Bauer selected Stroman’s slider, because he considers it one of the elite breaking balls in baseball based on the pitch’s results on balls in play and in generating swings and misses. Although Bauer is listed as five inches taller than Stroman, he thought their arm angles were similar enough for it to work.
“I diagrammed that out in my head, how it has to spin in order to accomplish that,” Bauer said. “I went to video and checked to make sure I had a theory lined up with the actual [results]. I tried to get as much slow-mo video of [Stroman’s slider] as I could, there’s not a lot of it. I looked at what I could, and then I went in the lab and started using high-speed video of myself just iterating the axis that I wanted. Then it was pretty much about commanding it.”

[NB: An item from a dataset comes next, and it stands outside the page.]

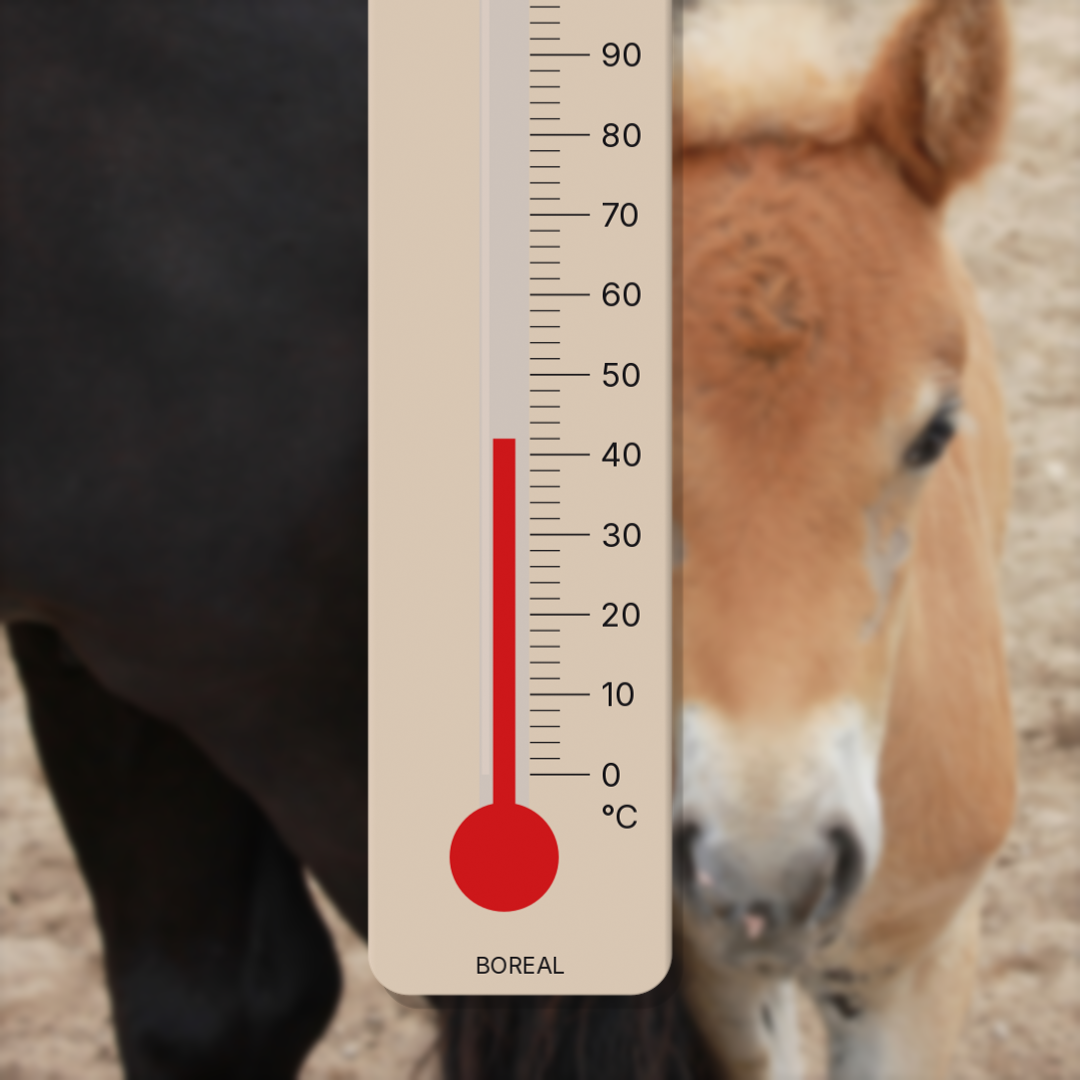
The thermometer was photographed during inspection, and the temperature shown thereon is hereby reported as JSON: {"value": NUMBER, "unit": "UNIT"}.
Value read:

First off, wow. See what I mean about Bauer and being analytical? It worked, by the way. Let’s have some fun with how hitters fared against Bauer’s new and improved slider last season:
- Batters swung and missed 41.8% of the time against it
- Batters produced a paltry .123 wOBA and a .171 xSLG, which for you non-stats folks means they did nothing against it
And, of course, the visual evidence:
Pretty nasty. Bauer relied on the fastball (36.9%) and curve (26.7%) more, but perhaps that will change. Both remain above-average pitches, and the rising tide lifts all boats.
We’d be doing him a disservice to not mention the growth in his changeup, too. While perhaps not as dramatic as the slider, the changeup improved by leaps and bounds:
Stat | 2017 | 2018 |
Pitch % | 7.7 | 7.0 |
wOBA | .370 | .153 |
Whiff % | 25.4 | 36.0 |
Avg Spin Rate | 1646 | 1852 |
Pitch Value | -4.6 | 4.0 |
So he used it a bit less — remember, the slider stole reps from most of Bauer’s arsenal — but it was a considerably better pitch year over year. That difference in wOBA is incredible. Whether he continues to develop it or not, I can’t say, but again considering Bauer’s aptitude I suspect he’s well aware.
If Bauer, 29, expands upon the improvements he made in 2018, I think he’s certainly capable of establishing himself as one of the best pitchers in the world. He’s young enough to still be considered in his peak and injuries aren’t a major concern (he’s thrown at least 175 innings the last four seasons — a good example of how times have changed when that’s considered more than acceptable).
Then again, if the slider and changeup don’t hold their newfound performance, maybe that leads to a strikeout and home run rate more in line with his 2017 record. He’d still be valuable, but not necessarily excellent. Maybe he ends up throwing less than 150 innings. There’s certainly some volatility with Bauer — that’s kind of why he’s so interesting to me.